ちなみに僕の裁縫箱の柄は、くそダサいドラゴン。
小学校のときに選んだものだが、今はもうめちゃくちゃに後悔している。
「橋見は裁縫も得意なのか?」
「うん。というか家事全般行ける」
「流石だな!」
僕の横を歩く扇司が、親指を立てながら僕に笑いかけてきた。
いつも通りにデカい声で、すぐ横で聞いていると耳が痛くなるが、慣れたと言えばもう慣れた。
扇司 晃也とはそういう生き物なのである。
僕が掃除に料理、裁縫etcと様々に精通しているのはそれぞれの理由があるのだが、取り敢えず裁縫スキルに関しては「姉のコスプレ趣味に付き合わされたから」である。
様々なキャラクターの様々な衣装を延々を作っていれば、そりゃ裁縫も身につく。
今では簡単な衣服であれば、あっという間に完成させられるようになってしまった。
時間経過で突然衣類がズリ落ちるトラップもお手の物なので、試しに姉の衣装に仕掛けてみたところ、当然の如くぶん殴られた。
危うく大観衆に大事な部分を見られるところだった、と大激怒である。
しかしそれ以降、姉のコスプレイヤーとしての名前が一気に売れたらしいから、むしろ感謝してくれとすら思うが。
家庭科室に着いた僕らは、席に座って先生を待つ。
「はいお待たせみんな~。今日から裁縫です。一緒に頑張って行きましょうね~」
そして授業は始まった。
先生からの指示はかなり雑で、「好きなものを作って提出しろ」というもの。
各自のレベルが違うことを考慮してなのかもしれないが、流石にもう少し具体的に決めて欲しい。

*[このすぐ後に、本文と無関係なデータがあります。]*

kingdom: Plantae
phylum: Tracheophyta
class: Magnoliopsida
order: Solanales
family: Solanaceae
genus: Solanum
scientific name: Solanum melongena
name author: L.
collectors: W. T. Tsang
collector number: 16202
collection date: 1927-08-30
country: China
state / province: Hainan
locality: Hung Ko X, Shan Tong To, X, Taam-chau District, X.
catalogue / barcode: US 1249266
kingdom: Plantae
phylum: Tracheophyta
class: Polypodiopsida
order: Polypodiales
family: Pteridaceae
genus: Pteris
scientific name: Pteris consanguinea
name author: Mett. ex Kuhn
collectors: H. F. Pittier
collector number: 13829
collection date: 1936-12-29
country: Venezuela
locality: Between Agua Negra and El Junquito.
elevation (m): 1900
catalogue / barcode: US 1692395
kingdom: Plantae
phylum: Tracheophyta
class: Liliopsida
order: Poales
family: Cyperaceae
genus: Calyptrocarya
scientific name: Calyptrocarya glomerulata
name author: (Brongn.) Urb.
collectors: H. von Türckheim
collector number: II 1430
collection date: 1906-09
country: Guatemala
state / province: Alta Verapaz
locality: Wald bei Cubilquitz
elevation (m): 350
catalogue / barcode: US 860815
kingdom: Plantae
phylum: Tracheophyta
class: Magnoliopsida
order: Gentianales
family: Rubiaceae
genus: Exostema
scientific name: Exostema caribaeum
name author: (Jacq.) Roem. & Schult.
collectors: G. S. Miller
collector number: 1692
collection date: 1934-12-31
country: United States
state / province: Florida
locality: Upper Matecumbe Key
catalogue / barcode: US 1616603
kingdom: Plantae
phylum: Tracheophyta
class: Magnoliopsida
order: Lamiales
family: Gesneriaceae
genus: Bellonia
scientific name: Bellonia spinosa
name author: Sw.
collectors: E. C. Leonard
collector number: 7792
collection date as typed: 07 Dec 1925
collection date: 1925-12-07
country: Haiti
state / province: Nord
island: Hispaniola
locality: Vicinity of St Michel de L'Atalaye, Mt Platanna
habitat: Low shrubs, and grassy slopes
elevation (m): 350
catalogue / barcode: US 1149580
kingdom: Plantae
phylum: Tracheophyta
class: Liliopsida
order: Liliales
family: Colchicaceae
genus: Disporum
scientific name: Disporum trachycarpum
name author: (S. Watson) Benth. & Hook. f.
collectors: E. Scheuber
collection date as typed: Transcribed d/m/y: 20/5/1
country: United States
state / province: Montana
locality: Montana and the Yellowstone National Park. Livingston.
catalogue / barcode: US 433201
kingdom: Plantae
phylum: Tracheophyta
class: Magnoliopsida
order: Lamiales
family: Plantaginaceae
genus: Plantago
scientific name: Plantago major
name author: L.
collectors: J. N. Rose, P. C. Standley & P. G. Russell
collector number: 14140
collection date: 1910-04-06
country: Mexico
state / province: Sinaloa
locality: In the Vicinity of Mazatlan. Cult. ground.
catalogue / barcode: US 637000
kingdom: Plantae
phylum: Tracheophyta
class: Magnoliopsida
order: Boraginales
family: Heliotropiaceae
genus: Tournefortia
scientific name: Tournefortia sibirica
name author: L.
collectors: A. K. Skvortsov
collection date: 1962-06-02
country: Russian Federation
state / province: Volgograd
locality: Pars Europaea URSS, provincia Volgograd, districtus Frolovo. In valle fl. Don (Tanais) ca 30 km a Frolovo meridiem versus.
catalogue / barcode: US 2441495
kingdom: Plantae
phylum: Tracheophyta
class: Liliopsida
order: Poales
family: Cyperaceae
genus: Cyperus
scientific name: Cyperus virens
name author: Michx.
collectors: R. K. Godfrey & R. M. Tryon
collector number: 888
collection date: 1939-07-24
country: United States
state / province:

「好きなものって言われてもね……。扇司は何を作る?」
「考えているところだ。俺のレベルでは選択肢も大して多くはないが……何か容易に作れるおすすめは無いか?」
「簡単にかー。エコバッグとかナップザックとかは?小学校の頃に作ったことない?」
「ふむ。そのくらいなら俺にも作れるかもしれんな」
僕の言葉を聞いた扇司は、早速とばかりに机に向かう。行動までの思考プロセスが、異常なまでに少ないのも扇司の特徴だ。
「橋見は何を作るつもりだ?」
「まだ決めてない。どうしよっかな」
「では真乃さんに何か作ってあげてはどうだ?お前なら、彼女を喜ばせる物も作れるだろう」
「それは少し嫌がられないかな……?」
僕ら二年B組のメンバーは、出来る限り真乃さんを助けようと奔走するが、しかし積極的に彼女と接したいと考えている訳では無い。
避けているという程では無いが、やはり普通に仲良くするには距離感に困るのだ。
なんたって僕らは真乃さんに、一方的に命を救われているだけの関係である。どうしても無意識に、真乃さんとは対等ではないと感じてしまう人が多かった。
真乃さんが余裕を持ってサーヴァントを倒していた頃はまだ良かったが、最近は彼女が日に日に弱っていく姿を目の当たりにしている。
言うべきでない謝罪をつい口にしてしまいそうで、誰もが近づこうとする足を止めていた。
扇司だけは比較的マシだが、しかしそんな彼ですら真乃さんへの対応だけは、他の皆へのそれと少し違って見える。
こいつも気にしていない訳じゃないのだ。
ふと顔を上げると、扇司がじっと僕を見つめていることに気づく。
「断言しよう、お前なら嫌がられない。一度声を掛けてみろ」
「……僕なら?なんで?……まぁ扇司がそこまで言うなら、一応聞いては見るけどさ」
「うむ、そうしろ」
やけに自信ありげな扇司を見て、僕は従ってみることに決めた。